Welcome to the website of the Edinburgh – Göttingen collaboration on statistical mechanical theories of emergence in biological systems. Founded in 2020, the aim of this collaboration is to bring research activities together and capitalize on shared interests and expertise for collaboration.
Research areas
Applying the toolbox of statistical mechanics to current problems in biophysics and systems biology, we are particularly interested in the following research areas:
Behaviour of active particles
The behaviour of active particles, with activity arising from propulsion, interaction, growth or e.g. resetting in search processes
Gene regulation and evolution
The interaction of gene regulation or evolution with physical motion
Phase separation
Phase separation with active processes including active motion or chemical reactions
Project examples
Specific examples of complementary research approaches include
- The steady-state behaviour of active particles, which is being tackled in lattice approaches (Blythe, Evans in Edinburgh) and lattice particle simulations and continuum theory (Sollich, Golestanian in Göttingen)

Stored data
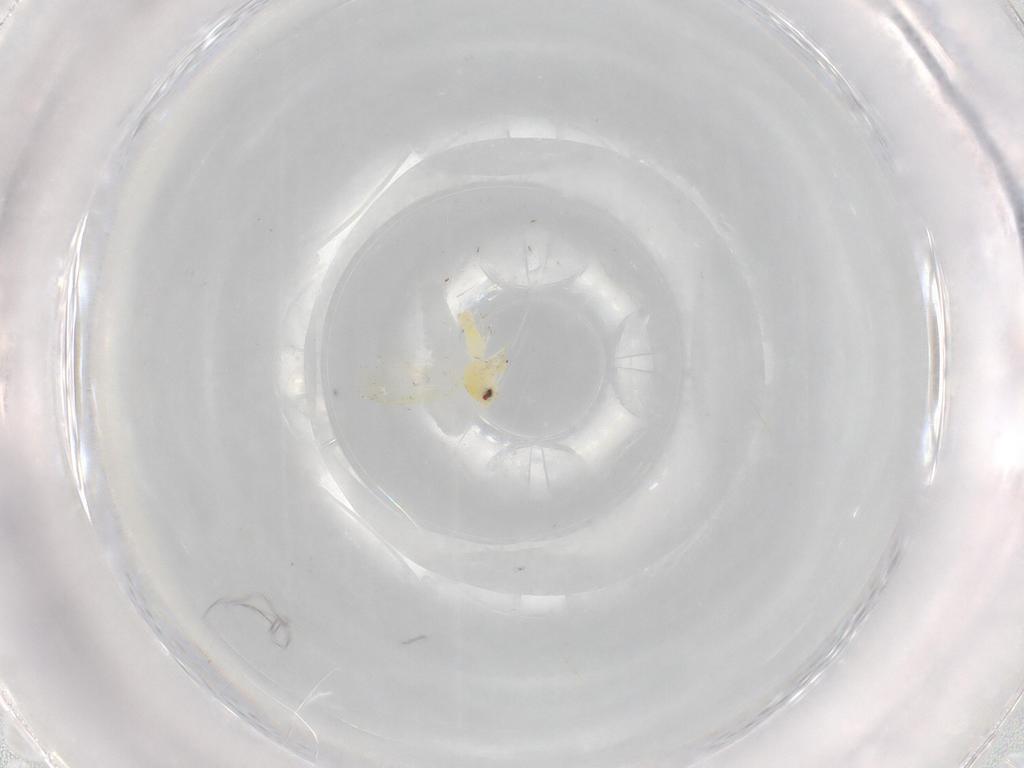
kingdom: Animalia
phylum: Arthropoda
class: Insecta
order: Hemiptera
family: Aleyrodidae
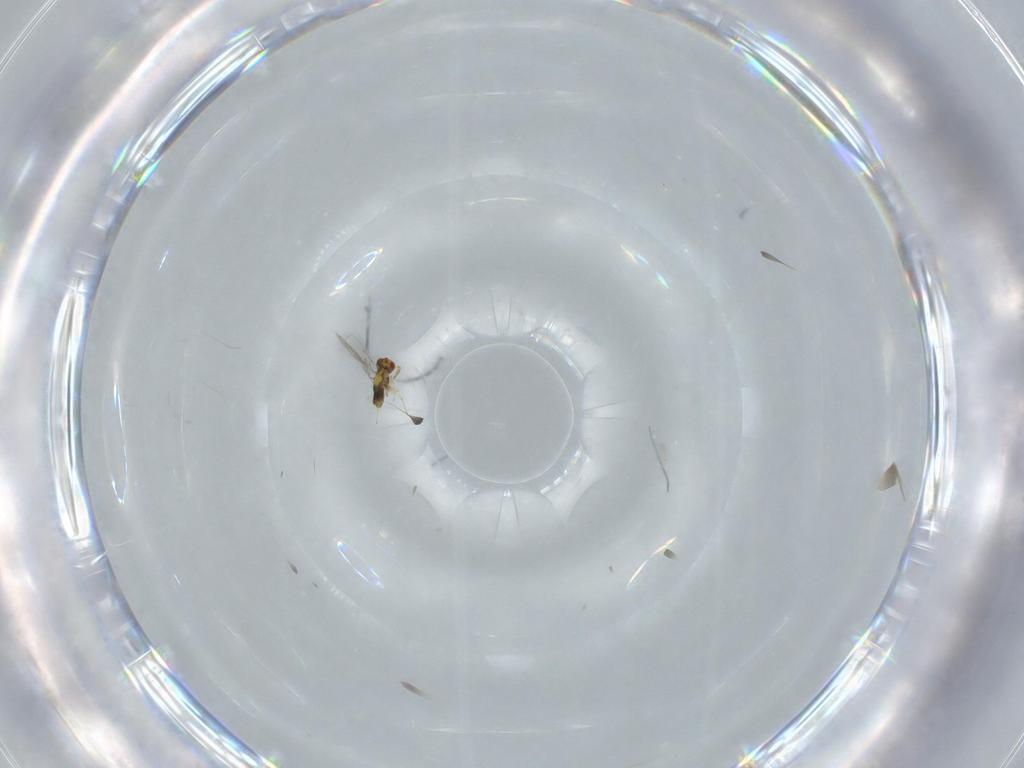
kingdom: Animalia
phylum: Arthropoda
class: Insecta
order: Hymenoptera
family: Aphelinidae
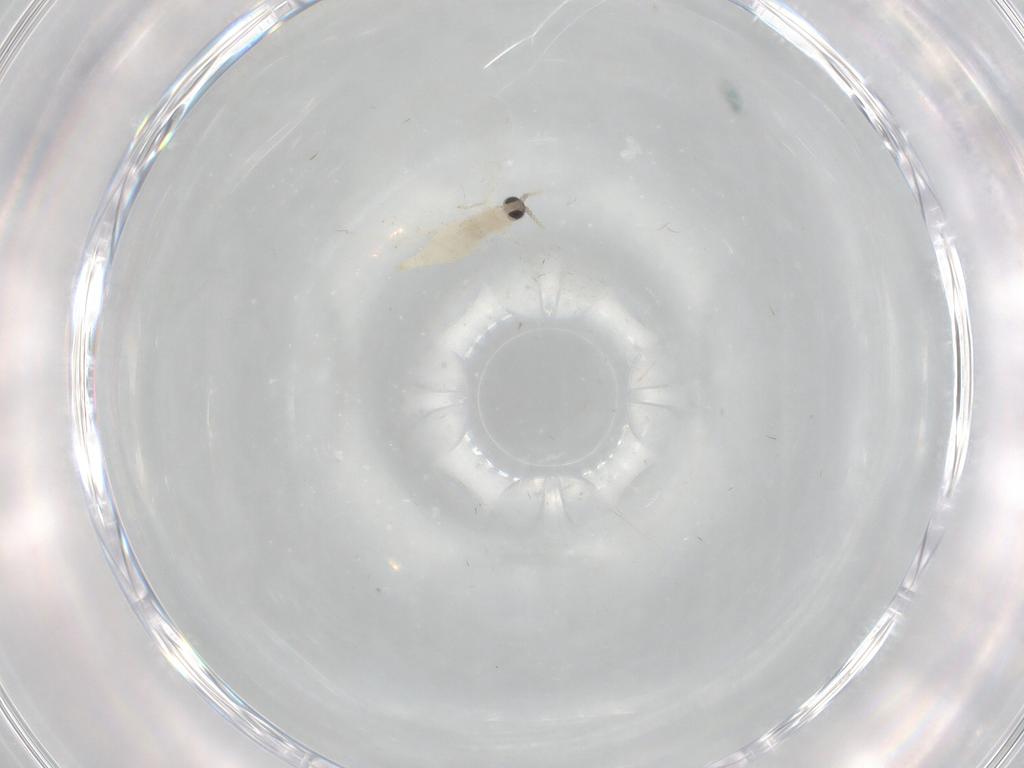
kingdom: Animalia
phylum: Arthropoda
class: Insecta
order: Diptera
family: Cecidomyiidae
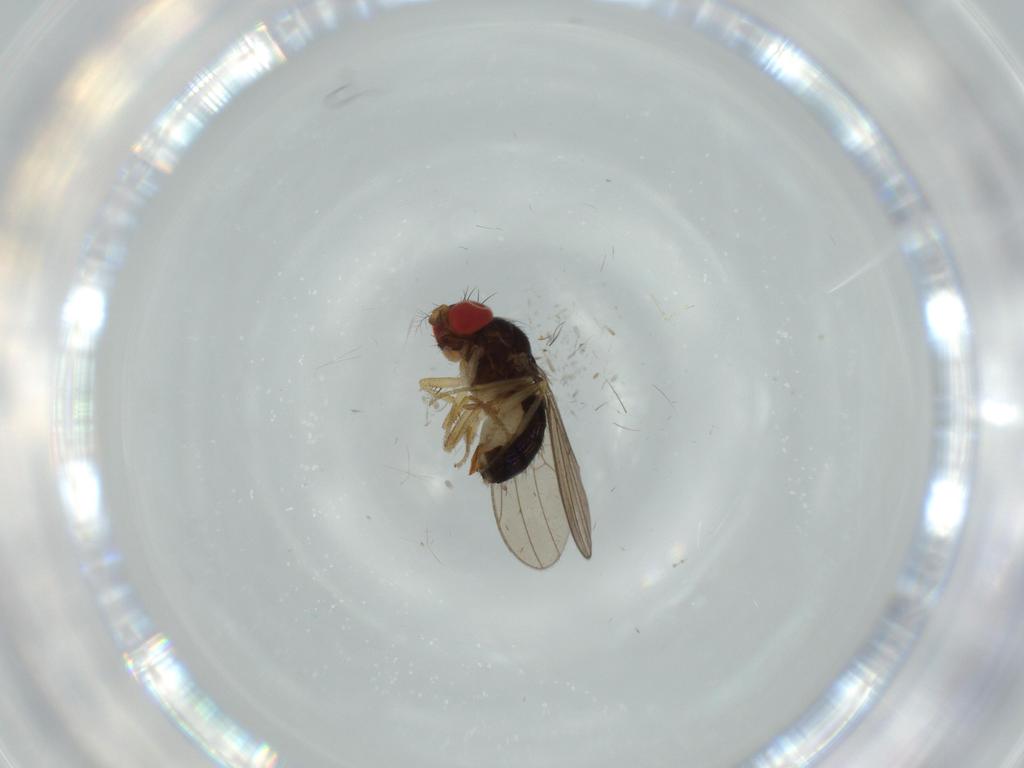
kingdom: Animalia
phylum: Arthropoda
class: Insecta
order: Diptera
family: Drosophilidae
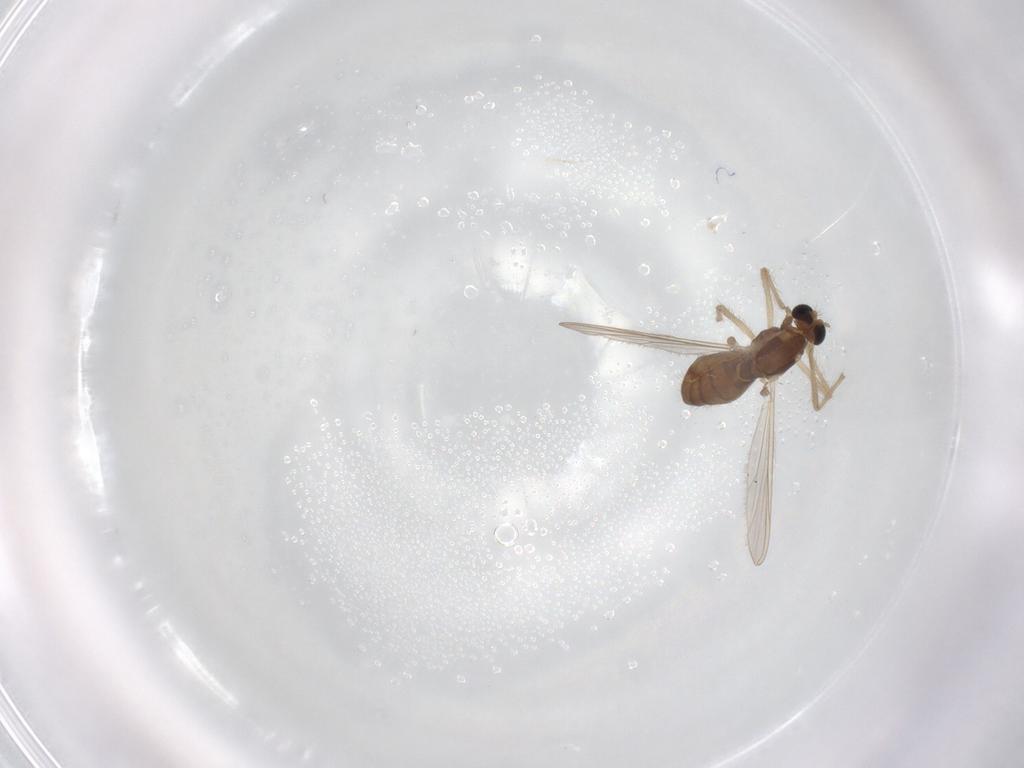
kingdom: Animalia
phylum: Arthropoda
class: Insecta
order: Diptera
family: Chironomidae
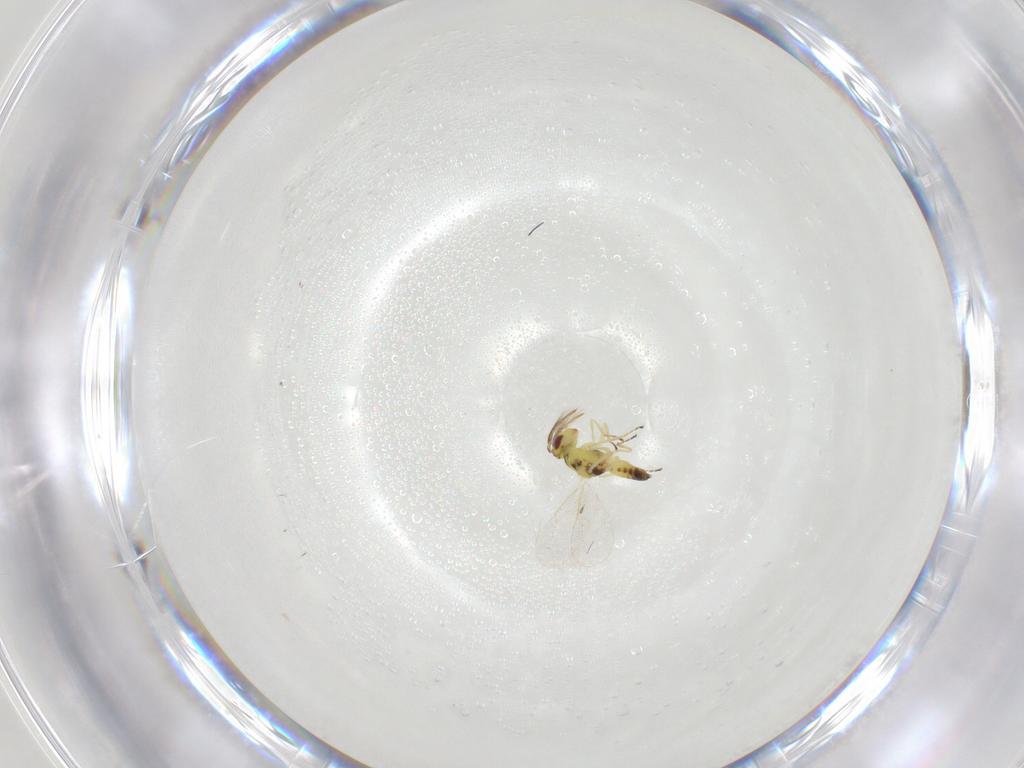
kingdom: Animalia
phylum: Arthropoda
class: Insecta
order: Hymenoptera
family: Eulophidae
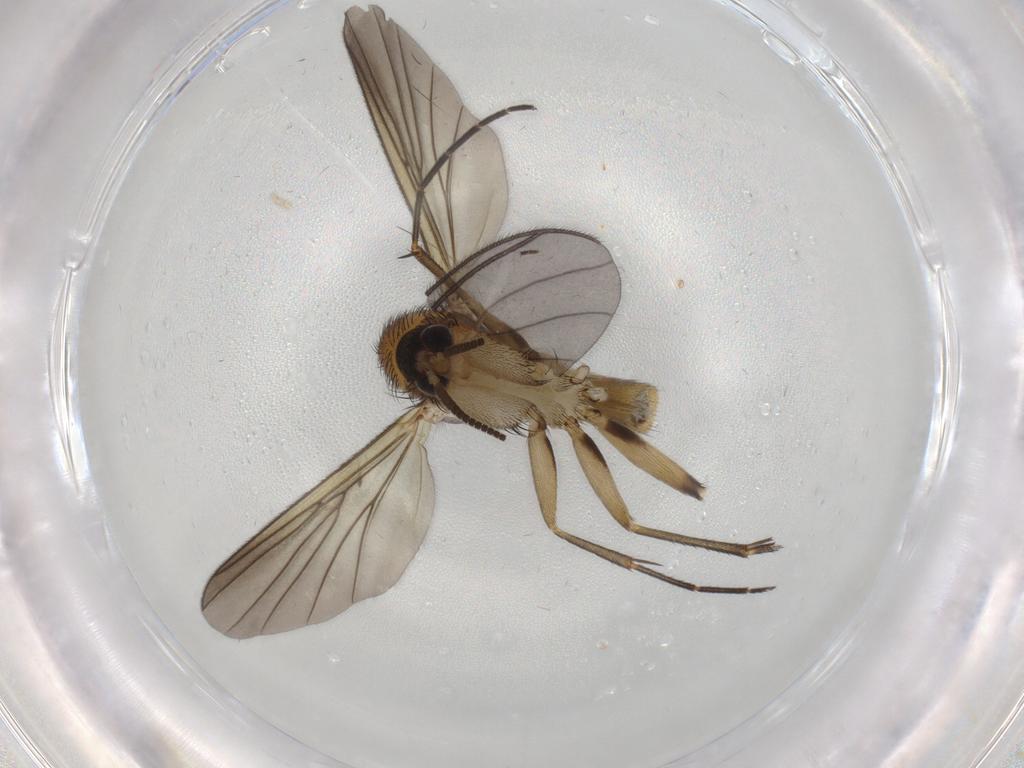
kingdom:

### YOUR OBJECTIVE:
According to the web page, who in Edinburgh approaches the steady-state behavior of active particles with lattice methods? Answer using only the web page, not the listing.

### ANSWER TO THIS PROBLEM:
Blythe and Evans